[YOUR ASSIGNMENT] What is needed is a copy of each line in the listing below that contains "filterUnits".

[SOURCE MATERIAL]
==========
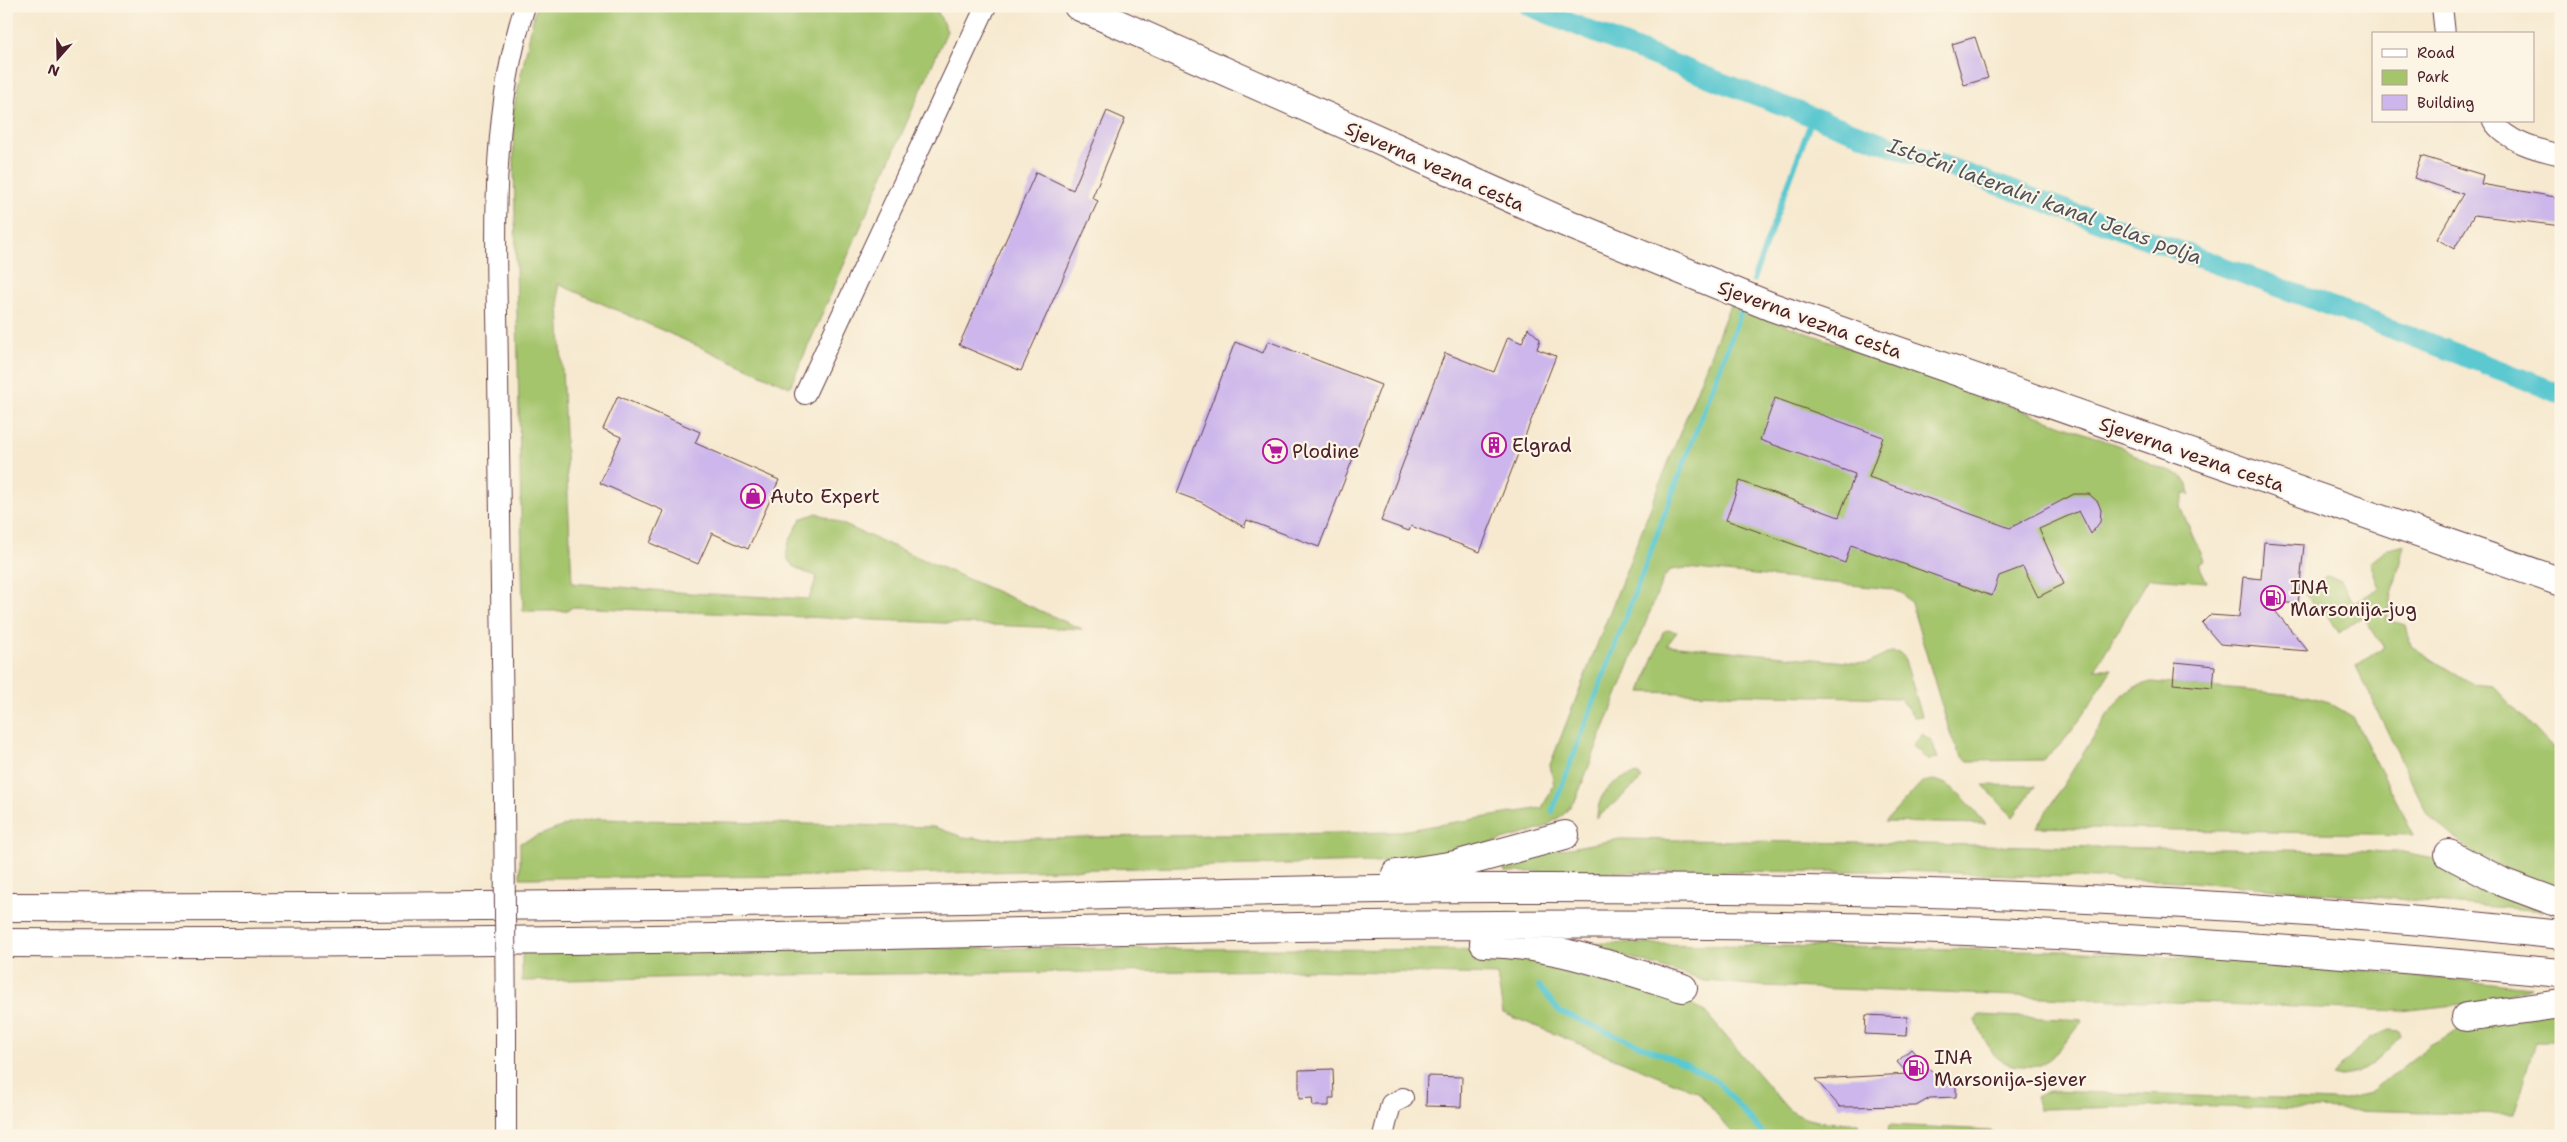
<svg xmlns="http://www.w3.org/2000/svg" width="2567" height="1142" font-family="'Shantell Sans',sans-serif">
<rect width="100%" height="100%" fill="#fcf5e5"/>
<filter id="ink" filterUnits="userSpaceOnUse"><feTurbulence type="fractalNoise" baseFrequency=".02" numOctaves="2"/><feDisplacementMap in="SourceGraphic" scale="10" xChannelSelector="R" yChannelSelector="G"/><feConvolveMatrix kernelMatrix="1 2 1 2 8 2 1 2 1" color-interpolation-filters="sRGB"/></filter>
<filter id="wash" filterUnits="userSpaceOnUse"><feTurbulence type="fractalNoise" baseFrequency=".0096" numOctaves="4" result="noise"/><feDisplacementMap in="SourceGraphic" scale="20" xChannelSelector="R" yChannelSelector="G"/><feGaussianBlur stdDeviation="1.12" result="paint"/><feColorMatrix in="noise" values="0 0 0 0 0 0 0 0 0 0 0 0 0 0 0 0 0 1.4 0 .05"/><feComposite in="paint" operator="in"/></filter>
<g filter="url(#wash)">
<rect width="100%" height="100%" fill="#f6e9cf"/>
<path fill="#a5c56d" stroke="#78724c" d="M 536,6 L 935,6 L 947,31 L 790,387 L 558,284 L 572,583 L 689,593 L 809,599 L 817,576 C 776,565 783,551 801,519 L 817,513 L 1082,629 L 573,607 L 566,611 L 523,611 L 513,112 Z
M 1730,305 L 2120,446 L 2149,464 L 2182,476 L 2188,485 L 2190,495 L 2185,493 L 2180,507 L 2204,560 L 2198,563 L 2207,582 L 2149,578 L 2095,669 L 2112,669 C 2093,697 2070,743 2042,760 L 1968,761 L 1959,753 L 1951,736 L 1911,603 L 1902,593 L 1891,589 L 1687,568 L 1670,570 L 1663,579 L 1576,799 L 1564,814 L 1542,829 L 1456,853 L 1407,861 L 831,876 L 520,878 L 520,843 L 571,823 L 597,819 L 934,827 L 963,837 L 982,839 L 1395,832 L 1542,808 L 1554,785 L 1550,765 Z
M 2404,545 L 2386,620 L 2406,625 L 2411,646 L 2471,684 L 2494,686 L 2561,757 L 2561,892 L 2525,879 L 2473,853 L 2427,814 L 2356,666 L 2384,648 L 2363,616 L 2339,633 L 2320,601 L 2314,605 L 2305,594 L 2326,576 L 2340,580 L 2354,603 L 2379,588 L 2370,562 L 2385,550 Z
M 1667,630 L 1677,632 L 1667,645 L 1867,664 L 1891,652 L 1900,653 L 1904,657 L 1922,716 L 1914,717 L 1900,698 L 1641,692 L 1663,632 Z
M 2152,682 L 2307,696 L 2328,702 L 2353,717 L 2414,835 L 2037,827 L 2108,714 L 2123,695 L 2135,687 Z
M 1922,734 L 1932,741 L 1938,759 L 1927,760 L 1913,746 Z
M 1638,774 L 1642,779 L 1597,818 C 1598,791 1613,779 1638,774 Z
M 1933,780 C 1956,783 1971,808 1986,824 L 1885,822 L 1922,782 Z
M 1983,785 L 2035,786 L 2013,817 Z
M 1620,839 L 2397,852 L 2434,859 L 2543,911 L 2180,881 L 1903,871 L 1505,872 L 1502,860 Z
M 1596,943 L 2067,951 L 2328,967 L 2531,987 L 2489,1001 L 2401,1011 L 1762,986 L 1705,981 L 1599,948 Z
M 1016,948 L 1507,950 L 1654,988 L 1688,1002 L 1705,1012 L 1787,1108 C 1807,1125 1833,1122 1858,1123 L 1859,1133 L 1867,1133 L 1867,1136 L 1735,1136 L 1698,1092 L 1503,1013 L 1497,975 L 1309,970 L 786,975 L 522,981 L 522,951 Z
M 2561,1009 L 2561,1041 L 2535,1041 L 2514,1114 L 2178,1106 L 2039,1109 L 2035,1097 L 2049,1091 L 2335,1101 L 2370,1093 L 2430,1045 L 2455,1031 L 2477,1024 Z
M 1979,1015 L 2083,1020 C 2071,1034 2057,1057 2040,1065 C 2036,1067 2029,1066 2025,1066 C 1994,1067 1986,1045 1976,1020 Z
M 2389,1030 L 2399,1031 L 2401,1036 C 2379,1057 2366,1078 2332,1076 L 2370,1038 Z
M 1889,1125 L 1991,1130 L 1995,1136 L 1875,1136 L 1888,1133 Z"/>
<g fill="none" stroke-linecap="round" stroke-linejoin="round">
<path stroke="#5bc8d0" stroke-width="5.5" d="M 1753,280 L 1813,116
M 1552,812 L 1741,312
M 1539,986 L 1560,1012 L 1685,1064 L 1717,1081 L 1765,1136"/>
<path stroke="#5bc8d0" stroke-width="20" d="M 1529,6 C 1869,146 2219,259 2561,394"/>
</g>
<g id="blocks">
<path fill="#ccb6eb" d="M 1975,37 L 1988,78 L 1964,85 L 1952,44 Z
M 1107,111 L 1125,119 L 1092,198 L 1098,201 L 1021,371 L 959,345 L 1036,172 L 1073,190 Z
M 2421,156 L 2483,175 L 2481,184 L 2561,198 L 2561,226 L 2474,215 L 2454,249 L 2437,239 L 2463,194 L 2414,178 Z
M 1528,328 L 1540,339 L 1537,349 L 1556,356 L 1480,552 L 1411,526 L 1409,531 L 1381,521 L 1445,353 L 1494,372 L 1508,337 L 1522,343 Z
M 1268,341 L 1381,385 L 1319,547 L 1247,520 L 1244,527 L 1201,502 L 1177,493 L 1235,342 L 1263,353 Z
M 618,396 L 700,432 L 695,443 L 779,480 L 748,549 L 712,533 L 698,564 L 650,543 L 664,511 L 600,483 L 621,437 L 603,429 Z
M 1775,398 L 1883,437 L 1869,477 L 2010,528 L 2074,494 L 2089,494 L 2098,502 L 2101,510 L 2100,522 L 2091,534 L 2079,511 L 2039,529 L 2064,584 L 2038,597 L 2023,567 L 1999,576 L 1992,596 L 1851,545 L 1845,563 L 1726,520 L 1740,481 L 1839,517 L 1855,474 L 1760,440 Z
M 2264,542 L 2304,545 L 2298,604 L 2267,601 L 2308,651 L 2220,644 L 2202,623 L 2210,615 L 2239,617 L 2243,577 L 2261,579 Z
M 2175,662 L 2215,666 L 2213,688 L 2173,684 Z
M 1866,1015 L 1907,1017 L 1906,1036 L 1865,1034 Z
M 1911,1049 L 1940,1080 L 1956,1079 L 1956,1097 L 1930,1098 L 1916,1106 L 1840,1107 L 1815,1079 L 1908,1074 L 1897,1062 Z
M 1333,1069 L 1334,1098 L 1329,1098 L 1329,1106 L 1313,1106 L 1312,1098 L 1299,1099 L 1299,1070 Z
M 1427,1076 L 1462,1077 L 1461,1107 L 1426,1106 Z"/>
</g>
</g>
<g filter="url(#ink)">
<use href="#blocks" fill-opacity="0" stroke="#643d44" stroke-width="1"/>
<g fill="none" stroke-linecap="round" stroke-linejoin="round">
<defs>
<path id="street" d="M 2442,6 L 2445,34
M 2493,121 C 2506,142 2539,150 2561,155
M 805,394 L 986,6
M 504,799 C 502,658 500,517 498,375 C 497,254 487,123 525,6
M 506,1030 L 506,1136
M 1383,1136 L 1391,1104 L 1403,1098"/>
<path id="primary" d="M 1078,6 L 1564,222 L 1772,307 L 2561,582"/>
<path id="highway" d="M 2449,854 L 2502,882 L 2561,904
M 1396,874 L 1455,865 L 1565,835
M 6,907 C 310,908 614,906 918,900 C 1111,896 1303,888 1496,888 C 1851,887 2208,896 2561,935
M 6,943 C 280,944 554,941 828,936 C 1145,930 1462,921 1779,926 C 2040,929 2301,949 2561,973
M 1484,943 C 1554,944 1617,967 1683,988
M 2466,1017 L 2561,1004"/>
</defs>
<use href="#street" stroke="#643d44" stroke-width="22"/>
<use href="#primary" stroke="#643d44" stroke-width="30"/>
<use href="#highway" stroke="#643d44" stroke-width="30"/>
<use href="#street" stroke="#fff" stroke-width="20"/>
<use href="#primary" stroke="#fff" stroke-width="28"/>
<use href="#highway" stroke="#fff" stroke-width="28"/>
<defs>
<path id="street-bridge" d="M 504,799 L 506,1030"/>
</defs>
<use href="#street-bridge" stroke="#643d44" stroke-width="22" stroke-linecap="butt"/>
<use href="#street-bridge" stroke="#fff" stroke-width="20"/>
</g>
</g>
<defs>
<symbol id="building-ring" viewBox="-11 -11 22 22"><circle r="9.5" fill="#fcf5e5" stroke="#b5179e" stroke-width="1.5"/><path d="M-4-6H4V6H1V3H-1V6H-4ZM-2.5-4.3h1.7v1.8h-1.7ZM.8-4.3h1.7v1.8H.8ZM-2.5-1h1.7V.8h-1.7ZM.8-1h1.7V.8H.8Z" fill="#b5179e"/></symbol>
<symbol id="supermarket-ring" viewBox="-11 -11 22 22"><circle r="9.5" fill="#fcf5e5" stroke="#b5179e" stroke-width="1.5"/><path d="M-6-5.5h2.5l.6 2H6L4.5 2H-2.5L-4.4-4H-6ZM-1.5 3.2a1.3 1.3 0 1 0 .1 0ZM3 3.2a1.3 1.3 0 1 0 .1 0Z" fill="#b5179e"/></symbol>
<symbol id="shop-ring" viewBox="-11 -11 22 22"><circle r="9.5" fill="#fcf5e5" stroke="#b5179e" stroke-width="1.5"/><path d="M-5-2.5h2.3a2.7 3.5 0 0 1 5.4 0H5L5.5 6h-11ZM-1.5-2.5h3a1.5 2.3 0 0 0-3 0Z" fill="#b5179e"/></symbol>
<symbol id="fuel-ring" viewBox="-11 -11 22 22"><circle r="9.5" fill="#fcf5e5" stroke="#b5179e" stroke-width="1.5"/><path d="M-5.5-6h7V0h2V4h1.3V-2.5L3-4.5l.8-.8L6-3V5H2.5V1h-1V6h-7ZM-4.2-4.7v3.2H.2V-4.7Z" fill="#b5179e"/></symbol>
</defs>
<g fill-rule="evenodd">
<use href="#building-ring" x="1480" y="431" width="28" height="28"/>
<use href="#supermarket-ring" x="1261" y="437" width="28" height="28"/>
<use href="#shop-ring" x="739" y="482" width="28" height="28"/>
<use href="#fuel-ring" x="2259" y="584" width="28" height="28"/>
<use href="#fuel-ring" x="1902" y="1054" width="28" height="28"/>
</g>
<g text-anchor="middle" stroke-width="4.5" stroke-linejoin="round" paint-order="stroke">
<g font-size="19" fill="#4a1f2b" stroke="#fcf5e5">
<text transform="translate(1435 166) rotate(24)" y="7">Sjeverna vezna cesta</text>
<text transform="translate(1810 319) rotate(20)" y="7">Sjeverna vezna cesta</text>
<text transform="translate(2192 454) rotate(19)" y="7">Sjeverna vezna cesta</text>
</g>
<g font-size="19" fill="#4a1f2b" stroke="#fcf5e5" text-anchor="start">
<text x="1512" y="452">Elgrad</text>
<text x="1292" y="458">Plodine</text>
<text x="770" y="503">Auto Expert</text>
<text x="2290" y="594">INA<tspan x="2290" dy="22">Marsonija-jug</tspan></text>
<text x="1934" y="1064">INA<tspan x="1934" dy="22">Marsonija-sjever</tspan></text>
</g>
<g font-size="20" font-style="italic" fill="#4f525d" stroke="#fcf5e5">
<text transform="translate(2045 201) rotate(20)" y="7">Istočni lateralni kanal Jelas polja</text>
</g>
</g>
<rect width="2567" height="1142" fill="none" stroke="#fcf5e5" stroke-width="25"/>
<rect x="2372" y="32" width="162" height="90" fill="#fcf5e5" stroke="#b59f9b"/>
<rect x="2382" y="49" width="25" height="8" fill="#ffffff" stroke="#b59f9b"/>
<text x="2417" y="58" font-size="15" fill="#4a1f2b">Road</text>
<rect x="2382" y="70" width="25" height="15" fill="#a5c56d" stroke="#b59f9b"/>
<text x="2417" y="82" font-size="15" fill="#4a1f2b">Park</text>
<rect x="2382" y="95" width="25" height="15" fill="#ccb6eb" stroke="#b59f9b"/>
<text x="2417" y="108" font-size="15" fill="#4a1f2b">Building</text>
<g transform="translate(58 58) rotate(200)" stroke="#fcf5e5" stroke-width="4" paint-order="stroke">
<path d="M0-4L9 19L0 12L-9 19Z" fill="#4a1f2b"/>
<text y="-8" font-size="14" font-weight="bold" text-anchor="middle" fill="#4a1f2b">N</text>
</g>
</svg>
==========
[FINISHED TASK]
<filter id="ink" filterUnits="userSpaceOnUse"><feTurbulence type="fractalNoise" baseFrequency=".02" numOctaves="2"/><feDisplacementMap in="SourceGraphic" scale="10" xChannelSelector="R" yChannelSelector="G"/><feConvolveMatrix kernelMatrix="1 2 1 2 8 2 1 2 1" color-interpolation-filters="sRGB"/></filter>
<filter id="wash" filterUnits="userSpaceOnUse"><feTurbulence type="fractalNoise" baseFrequency=".0096" numOctaves="4" result="noise"/><feDisplacementMap in="SourceGraphic" scale="20" xChannelSelector="R" yChannelSelector="G"/><feGaussianBlur stdDeviation="1.12" result="paint"/><feColorMatrix in="noise" values="0 0 0 0 0 0 0 0 0 0 0 0 0 0 0 0 0 1.4 0 .05"/><feComposite in="paint" operator="in"/></filter>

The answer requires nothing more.